Gilead Sciences shocked the market in February with a disturbingly bleak sales forecast for its HCV franchise, which peaked at $19.1 billion in 2015. In July, management lifted investors' spirits by nudging the lower end of its 2017 forecast from $7.5 billion to $8.5 billion after total hepatitis C sales ticked a bit higher sequentially in the second quarter.

Angry man in front of six monitors displaying stock charts.

Image source: Getty Images.

The upward revision in July made Gilead look uncharacteristically silly when HCV sales fell to just $2.2 billion in the third quarter. That was lower than the $2.6 billion reported in the first quarter and far lower than the $2.9 billion showing in the second quarter.

The surprise dip led Gilead to lower the upper end of the full-year HCV sales estimate it had revised upward just three months earlier. The lack of visibility forces biopharma investors to ask themselves, "If Gilead's highly regarded management team can't predict the effects of increasingly aggressive price competition a few months into the future, how accurate are our long-term predictions?"

Now what

If there's one thing that Wall Street hates, it's uncertainty. That's a big reason Gilead Sciences stock trades at just 8.0 times trailing-12-month earnings while the average stock in the benchmark S&P 500 index has been trading at about 24.2 times trailing earnings.

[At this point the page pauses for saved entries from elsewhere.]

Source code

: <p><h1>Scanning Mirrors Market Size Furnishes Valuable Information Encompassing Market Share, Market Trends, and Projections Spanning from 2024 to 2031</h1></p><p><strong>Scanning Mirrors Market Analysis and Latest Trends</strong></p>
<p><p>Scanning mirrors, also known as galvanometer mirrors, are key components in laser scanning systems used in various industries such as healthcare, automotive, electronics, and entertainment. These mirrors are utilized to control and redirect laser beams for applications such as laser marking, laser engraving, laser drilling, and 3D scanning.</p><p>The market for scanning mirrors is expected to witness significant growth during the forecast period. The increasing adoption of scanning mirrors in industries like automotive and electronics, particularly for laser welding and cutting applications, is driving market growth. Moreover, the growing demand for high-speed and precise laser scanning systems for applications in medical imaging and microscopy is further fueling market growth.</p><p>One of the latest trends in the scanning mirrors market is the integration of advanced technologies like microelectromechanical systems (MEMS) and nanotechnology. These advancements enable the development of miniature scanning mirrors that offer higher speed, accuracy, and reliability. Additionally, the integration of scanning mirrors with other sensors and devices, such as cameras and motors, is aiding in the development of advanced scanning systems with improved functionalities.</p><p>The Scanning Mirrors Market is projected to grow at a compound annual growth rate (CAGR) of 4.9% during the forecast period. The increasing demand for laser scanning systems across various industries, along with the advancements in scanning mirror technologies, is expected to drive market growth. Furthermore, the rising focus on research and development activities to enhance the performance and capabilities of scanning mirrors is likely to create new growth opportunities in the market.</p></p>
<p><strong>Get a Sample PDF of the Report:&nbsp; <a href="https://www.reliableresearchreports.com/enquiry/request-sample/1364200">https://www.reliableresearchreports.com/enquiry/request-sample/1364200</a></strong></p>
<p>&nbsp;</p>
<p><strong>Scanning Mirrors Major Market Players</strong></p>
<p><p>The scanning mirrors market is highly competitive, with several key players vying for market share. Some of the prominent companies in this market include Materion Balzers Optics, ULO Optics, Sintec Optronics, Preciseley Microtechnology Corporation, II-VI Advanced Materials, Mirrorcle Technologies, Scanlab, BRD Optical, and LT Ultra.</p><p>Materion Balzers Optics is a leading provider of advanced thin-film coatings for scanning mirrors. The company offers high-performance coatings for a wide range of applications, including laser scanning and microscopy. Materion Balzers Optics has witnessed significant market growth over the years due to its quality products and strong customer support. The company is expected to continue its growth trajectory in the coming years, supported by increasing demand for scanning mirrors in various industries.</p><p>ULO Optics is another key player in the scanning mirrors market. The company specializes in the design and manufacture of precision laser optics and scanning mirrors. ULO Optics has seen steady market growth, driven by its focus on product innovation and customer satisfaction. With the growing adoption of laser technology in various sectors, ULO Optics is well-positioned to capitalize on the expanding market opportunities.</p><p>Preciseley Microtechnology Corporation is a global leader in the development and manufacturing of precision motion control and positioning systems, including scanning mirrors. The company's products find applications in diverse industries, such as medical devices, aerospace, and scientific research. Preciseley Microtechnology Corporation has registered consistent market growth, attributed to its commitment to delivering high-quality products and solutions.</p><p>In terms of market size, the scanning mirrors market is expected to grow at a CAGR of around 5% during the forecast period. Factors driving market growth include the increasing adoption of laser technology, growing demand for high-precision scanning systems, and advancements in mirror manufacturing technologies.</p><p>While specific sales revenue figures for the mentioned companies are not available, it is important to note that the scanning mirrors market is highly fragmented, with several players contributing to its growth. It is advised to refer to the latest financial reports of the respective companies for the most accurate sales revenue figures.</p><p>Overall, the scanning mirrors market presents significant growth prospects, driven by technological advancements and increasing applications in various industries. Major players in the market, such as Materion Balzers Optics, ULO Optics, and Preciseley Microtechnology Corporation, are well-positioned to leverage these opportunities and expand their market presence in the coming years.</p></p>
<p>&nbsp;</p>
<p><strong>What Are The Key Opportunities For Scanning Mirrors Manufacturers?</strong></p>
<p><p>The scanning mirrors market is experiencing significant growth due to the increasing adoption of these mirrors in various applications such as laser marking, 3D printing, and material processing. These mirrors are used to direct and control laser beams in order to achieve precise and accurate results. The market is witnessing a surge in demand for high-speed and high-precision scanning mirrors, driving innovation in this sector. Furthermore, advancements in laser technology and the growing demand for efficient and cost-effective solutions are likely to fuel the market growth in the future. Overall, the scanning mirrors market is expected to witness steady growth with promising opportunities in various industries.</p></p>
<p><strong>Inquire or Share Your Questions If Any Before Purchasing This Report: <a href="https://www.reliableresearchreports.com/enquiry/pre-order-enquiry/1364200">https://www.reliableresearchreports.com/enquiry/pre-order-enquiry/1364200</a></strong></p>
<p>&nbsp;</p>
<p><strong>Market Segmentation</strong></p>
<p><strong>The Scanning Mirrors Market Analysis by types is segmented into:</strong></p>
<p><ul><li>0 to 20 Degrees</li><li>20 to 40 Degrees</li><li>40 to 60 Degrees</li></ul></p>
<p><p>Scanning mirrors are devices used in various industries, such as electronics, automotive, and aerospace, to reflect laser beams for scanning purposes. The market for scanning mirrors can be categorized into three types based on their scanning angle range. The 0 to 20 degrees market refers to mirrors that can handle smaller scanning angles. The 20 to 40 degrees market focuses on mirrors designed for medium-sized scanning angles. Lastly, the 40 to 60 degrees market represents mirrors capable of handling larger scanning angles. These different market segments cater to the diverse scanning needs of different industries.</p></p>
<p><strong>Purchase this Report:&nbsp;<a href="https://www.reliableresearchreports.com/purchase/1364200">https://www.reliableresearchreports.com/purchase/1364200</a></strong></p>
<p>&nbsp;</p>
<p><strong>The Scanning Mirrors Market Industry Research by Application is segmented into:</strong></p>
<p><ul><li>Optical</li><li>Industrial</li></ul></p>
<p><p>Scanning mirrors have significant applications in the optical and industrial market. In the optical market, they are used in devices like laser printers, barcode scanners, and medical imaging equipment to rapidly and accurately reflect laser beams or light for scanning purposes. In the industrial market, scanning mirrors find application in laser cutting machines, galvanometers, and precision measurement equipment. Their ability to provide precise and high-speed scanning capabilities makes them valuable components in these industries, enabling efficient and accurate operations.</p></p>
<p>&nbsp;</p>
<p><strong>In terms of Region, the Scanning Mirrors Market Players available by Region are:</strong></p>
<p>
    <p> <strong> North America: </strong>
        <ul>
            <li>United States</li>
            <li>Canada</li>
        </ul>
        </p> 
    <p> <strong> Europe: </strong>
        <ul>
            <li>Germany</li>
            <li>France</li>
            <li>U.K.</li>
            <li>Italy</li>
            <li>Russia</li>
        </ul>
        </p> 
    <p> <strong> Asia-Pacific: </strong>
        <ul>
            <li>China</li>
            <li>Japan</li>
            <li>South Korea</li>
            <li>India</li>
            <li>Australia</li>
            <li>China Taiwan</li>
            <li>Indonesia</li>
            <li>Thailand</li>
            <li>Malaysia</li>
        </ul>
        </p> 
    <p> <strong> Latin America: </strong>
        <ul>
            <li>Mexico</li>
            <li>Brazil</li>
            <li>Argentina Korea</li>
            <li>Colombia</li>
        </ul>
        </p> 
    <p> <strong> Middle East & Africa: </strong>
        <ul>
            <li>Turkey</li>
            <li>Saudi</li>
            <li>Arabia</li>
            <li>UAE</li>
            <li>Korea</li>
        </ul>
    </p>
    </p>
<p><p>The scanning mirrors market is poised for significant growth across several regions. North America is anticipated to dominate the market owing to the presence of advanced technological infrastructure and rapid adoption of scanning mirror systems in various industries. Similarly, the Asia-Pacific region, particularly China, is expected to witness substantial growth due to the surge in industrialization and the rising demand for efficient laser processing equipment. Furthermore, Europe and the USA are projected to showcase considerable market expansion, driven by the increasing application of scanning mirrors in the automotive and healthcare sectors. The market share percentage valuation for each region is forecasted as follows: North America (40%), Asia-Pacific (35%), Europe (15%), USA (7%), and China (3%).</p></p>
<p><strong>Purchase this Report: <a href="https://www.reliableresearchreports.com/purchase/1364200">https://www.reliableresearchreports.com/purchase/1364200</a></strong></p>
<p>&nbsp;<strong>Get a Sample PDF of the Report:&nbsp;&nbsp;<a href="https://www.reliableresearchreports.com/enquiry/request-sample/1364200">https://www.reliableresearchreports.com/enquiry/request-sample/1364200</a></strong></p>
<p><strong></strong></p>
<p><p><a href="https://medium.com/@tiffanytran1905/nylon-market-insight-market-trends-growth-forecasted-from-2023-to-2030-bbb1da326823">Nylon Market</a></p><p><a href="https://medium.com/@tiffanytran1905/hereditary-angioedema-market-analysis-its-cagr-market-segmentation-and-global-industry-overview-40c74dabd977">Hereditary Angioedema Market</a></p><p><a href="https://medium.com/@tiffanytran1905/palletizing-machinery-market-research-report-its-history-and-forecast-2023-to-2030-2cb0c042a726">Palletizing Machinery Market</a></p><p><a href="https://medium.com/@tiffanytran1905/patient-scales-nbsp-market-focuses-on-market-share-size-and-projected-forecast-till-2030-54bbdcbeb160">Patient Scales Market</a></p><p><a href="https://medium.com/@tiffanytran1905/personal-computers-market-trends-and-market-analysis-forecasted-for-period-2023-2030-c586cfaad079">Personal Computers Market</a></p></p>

Last month Gilead also announced positive results from a study that measured the effects of switching from an existing HIV regimen to its experimental combo. While the company's HCV revenue stream is drying up, a triple-combination HIV treatment under review by the Food and Drug Administration could top $5 billion in annual sales, if approved on or before the FDA's target action date, Feb. 12, 2018.